REUZEN MET KORT LEVEN

”De Romeinen beschreven de Belgen als reuzen”, legt Ugo Janssens uit.


”In feite hadden ze een lichaamslengte van amper 1,60 m tot 1,66 m. Voor onze hedendaagse begrippen waren Kelten dus zeker geen reuzen, wel voor de Romeinen,die gemiddeld 10 centimeter kleiner waren. Op basis van botonderzoek blijkt dat de levensverwachting voor een Gallische man niet meer dan 27 jaar bedroeg.Voor een vrouw was dat 22 jaar.”



BELGISCHE STAM STICHT LONDEN

Belgische Kelten waagden de oversteek naar de Britse eilanden en Ierland omdat ze werden opgejaagd door Germaanse benden die de Rijn overstaken.


Belgen zouden Londen, Brighton en tal van andere plaatsen waarvan de naam al dan niet toevallig op ‘on’ eindigt, gesticht hebben. Parijs werd gesticht door de Parisii die op de eilanden in de Seine woonden.
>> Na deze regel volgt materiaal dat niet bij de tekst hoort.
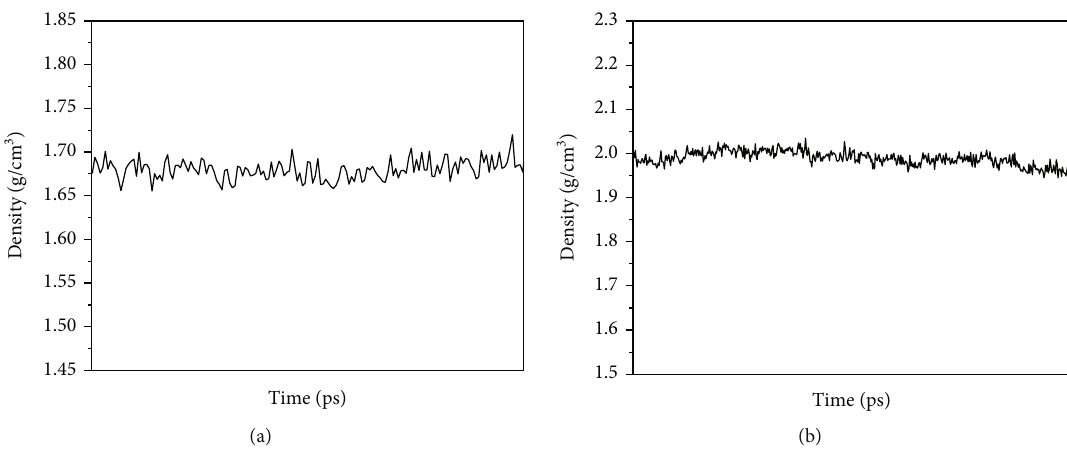
Figure 3: MD simulation of the fi nal 500ps PVDF (a) and BT20/PVDF (b) density based on the initial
Voor sommige historici zijn deze Parises Belgae en de stichters van de Franse hoofdstad.Voor onze zuiderburen zijn het natuurlijk Galliërs.



BELGISCH MAAR PROPER

”Hygiëne en verzorging van het lichaam waren zeer belangrijk voor de Gallische man en vrouw”, zegt Ugo Janssens. ”Niet de Grieken of de Romeinen, maar de Kelten introduceerden de zeep. De beste zeep werd gemaakt van het vet van geiten en de as van beuk. Hun tanden poetsten ze elke ochtend met urine. De Romeinen vonden dat een afstotelijk gebruik. Zelf poetsten die hun tanden met gemalen hondentanden.”


Bovendien waren de Belgae ook uitvinders, o.a. van de dorsvlegel en een strijdwagen met spaakwielen. Een nieuw type weefgetouw bood hen de mogelijkheid ingewikkelde patronen te weven. Zo is de zogenaamde Schotse ruit op en top Gallisch.